(Collected data entries)
—————
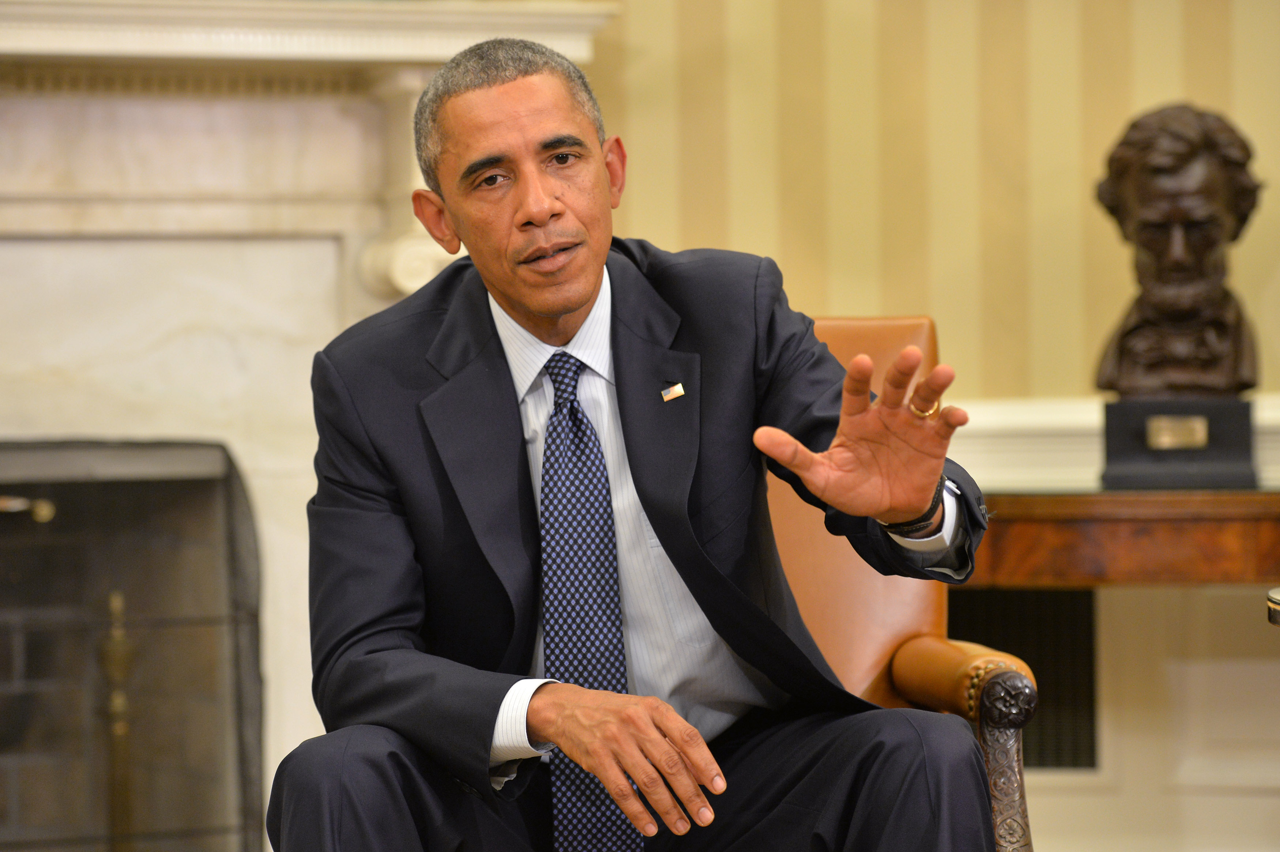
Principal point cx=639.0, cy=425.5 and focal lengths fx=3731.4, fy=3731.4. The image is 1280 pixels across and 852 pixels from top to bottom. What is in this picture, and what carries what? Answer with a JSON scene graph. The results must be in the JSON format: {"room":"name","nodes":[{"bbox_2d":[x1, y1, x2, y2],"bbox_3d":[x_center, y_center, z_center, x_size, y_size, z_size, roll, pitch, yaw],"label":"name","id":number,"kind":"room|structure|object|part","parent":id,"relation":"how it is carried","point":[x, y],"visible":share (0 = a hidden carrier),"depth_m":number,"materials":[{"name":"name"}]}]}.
{"room":"office","nodes":[
{"label":"office","id":0,"kind":"room"},
{"bbox_2d":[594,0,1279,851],"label":"wall","id":1,"kind":"structure","parent":0,"point":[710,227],"depth_m":6.12,"materials":[{"name":"beige paint"}]},
{"bbox_2d":[0,0,619,833],"bbox_3d":[-0.962,0.100,5.753,2.014,1.503,0.484,-1,0,-8],"label":"fireplace","id":2,"kind":"object","parent":1,"relation":"attached to","point":[169,423],"visible":0.7,"depth_m":5.86,"materials":[{"name":"white stone"}]},
{"bbox_2d":[0,439,264,851],"bbox_3d":[-1.105,0.470,5.670,1.037,0.884,0.104,-1,0,-8],"label":"fireplace screen","id":3,"kind":"object","parent":2,"relation":"in","point":[231,493],"visible":0.95,"depth_m":5.75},
{"bbox_2d":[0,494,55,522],"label":"handle","id":4,"kind":"object","parent":3,"relation":"attached to","point":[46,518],"visible":0.93,"depth_m":5.82,"materials":[{"name":"gold metal"}]},
{"bbox_2d":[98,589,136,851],"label":"andiron","id":5,"kind":"object","parent":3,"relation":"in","point":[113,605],"visible":0.82,"depth_m":5.79,"materials":[{"name":"gold metal"}]},
{"bbox_2d":[954,584,1098,768],"bbox_3d":[0.567,0.406,5.991,0.322,0.284,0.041,-1,0,-8],"label":"wall vent","id":6,"kind":"object","parent":1,"relation":"in","point":[1088,642],"visible":0.46,"depth_m":5.98,"materials":[{"name":"black"}]},
{"bbox_2d":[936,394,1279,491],"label":"chair rail","id":7,"kind":"structure","parent":1,"relation":"attached to","point":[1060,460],"depth_m":6.05,"materials":[{"name":"white paint"}]},
{"label":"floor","id":8,"kind":"structure","parent":0,"visible":0},
{"bbox_2d":[766,314,1039,851],"bbox_3d":[0.009,0.352,4.162,0.763,0.969,0.825,-1,0,-8],"label":"leather armchair","id":9,"kind":"object","parent":8,"relation":"on","point":[915,612],"visible":0.27,"depth_m":4.31,"materials":[{"name":"brown leather"}]},
{"bbox_2d":[277,35,1008,851],"bbox_3d":[-0.018,0.179,3.760,0.605,1.085,1.060,-1,0,-8],"label":"man","id":10,"kind":"object","parent":9,"relation":"on","point":[647,508],"visible":1,"depth_m":3.57},
{"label":"armrest","id":11,"kind":"part","parent":9,"relation":"part of","materials":[{"name":"brown leather"}]},
{"bbox_3d":[0.384,0.487,3.923,0.099,0.412,0.124,-1,0,-8],"label":"armrest","id":12,"kind":"part","parent":9,"relation":"part of","materials":[{"name":"brown"}]},
{"bbox_2d":[965,486,1279,585],"bbox_3d":[0.949,0.482,5.566,1.325,0.752,0.552,-1,0,-8],"label":"wooden table","id":13,"kind":"object","parent":8,"relation":"on","point":[1008,580],"visible":0.6,"depth_m":5.34,"materials":[{"name":"brown wood"}]},
{"bbox_2d":[1100,397,1260,489],"bbox_3d":[0.839,0.032,5.734,0.221,0.131,0.205,-1,0,12],"label":"black pedestal","id":14,"kind":"object","parent":13,"relation":"on","point":[1108,426],"visible":0.87,"depth_m":5.63,"materials":[{"name":"black"}]},
{"bbox_2d":[1091,102,1263,401],"bbox_3d":[0.850,-0.218,5.856,0.268,0.566,0.273,-1,0,16],"label":"bust","id":15,"kind":"object","parent":14,"relation":"on","point":[1168,172],"visible":0.98,"depth_m":5.81,"materials":[{"name":"brown metal"}]},
{"bbox_2d":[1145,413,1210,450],"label":"plaque","id":16,"kind":"object","parent":14,"relation":"attached to","point":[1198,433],"visible":0.93,"depth_m":5.78,"materials":[{"name":"gold metal"}]},
{"bbox_2d":[1266,586,1279,626],"bbox_3d":[0.987,0.464,3.782,0.683,0.573,0.715,-1,0,-8],"label":"side table","id":17,"kind":"object","parent":8,"relation":"on","point":[1278,590],"visible":0.96,"depth_m":3.92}
]}

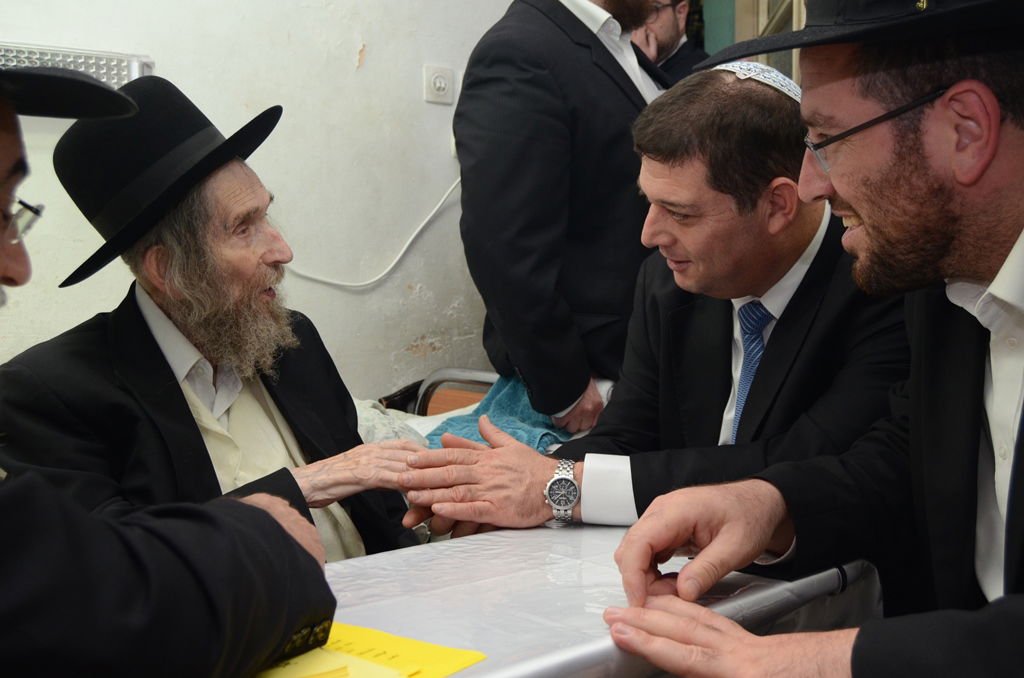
—————
ACTIVITY: Please retype every record shown above, exactly as written, but without pictures.

WRITTEN SOLUTION:
Principal point cx=639.0, cy=425.5 and focal lengths fx=3731.4, fy=3731.4. The image is 1280 pixels across and 852 pixels from top to bottom. What is in this picture, and what carries what? Answer with a JSON scene graph. The results must be in the JSON format: {"room":"name","nodes":[{"bbox_2d":[x1, y1, x2, y2],"bbox_3d":[x_center, y_center, z_center, x_size, y_size, z_size, roll, pitch, yaw],"label":"name","id":number,"kind":"room|structure|object|part","parent":id,"relation":"how it is carried","point":[x, y],"visible":share (0 = a hidden carrier),"depth_m":number,"materials":[{"name":"name"}]}]}.
{"room":"office","nodes":[
{"label":"office","id":0,"kind":"room"},
{"bbox_2d":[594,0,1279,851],"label":"wall","id":1,"kind":"structure","parent":0,"point":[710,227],"depth_m":6.12,"materials":[{"name":"beige paint"}]},
{"bbox_2d":[0,0,619,833],"bbox_3d":[-0.962,0.100,5.753,2.014,1.503,0.484,-1,0,-8],"label":"fireplace","id":2,"kind":"object","parent":1,"relation":"attached to","point":[169,423],"visible":0.7,"depth_m":5.86,"materials":[{"name":"white stone"}]},
{"bbox_2d":[0,439,264,851],"bbox_3d":[-1.105,0.470,5.670,1.037,0.884,0.104,-1,0,-8],"label":"fireplace screen","id":3,"kind":"object","parent":2,"relation":"in","point":[231,493],"visible":0.95,"depth_m":5.75},
{"bbox_2d":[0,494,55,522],"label":"handle","id":4,"kind":"object","parent":3,"relation":"attached to","point":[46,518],"visible":0.93,"depth_m":5.82,"materials":[{"name":"gold metal"}]},
{"bbox_2d":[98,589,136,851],"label":"andiron","id":5,"kind":"object","parent":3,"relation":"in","point":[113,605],"visible":0.82,"depth_m":5.79,"materials":[{"name":"gold metal"}]},
{"bbox_2d":[954,584,1098,768],"bbox_3d":[0.567,0.406,5.991,0.322,0.284,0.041,-1,0,-8],"label":"wall vent","id":6,"kind":"object","parent":1,"relation":"in","point":[1088,642],"visible":0.46,"depth_m":5.98,"materials":[{"name":"black"}]},
{"bbox_2d":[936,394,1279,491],"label":"chair rail","id":7,"kind":"structure","parent":1,"relation":"attached to","point":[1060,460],"depth_m":6.05,"materials":[{"name":"white paint"}]},
{"label":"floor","id":8,"kind":"structure","parent":0,"visible":0},
{"bbox_2d":[766,314,1039,851],"bbox_3d":[0.009,0.352,4.162,0.763,0.969,0.825,-1,0,-8],"label":"leather armchair","id":9,"kind":"object","parent":8,"relation":"on","point":[915,612],"visible":0.27,"depth_m":4.31,"materials":[{"name":"brown leather"}]},
{"bbox_2d":[277,35,1008,851],"bbox_3d":[-0.018,0.179,3.760,0.605,1.085,1.060,-1,0,-8],"label":"man","id":10,"kind":"object","parent":9,"relation":"on","point":[647,508],"visible":1,"depth_m":3.57},
{"label":"armrest","id":11,"kind":"part","parent":9,"relation":"part of","materials":[{"name":"brown leather"}]},
{"bbox_3d":[0.384,0.487,3.923,0.099,0.412,0.124,-1,0,-8],"label":"armrest","id":12,"kind":"part","parent":9,"relation":"part of","materials":[{"name":"brown"}]},
{"bbox_2d":[965,486,1279,585],"bbox_3d":[0.949,0.482,5.566,1.325,0.752,0.552,-1,0,-8],"label":"wooden table","id":13,"kind":"object","parent":8,"relation":"on","point":[1008,580],"visible":0.6,"depth_m":5.34,"materials":[{"name":"brown wood"}]},
{"bbox_2d":[1100,397,1260,489],"bbox_3d":[0.839,0.032,5.734,0.221,0.131,0.205,-1,0,12],"label":"black pedestal","id":14,"kind":"object","parent":13,"relation":"on","point":[1108,426],"visible":0.87,"depth_m":5.63,"materials":[{"name":"black"}]},
{"bbox_2d":[1091,102,1263,401],"bbox_3d":[0.850,-0.218,5.856,0.268,0.566,0.273,-1,0,16],"label":"bust","id":15,"kind":"object","parent":14,"relation":"on","point":[1168,172],"visible":0.98,"depth_m":5.81,"materials":[{"name":"brown metal"}]},
{"bbox_2d":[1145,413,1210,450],"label":"plaque","id":16,"kind":"object","parent":14,"relation":"attached to","point":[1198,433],"visible":0.93,"depth_m":5.78,"materials":[{"name":"gold metal"}]},
{"bbox_2d":[1266,586,1279,626],"bbox_3d":[0.987,0.464,3.782,0.683,0.573,0.715,-1,0,-8],"label":"side table","id":17,"kind":"object","parent":8,"relation":"on","point":[1278,590],"visible":0.96,"depth_m":3.92}
]}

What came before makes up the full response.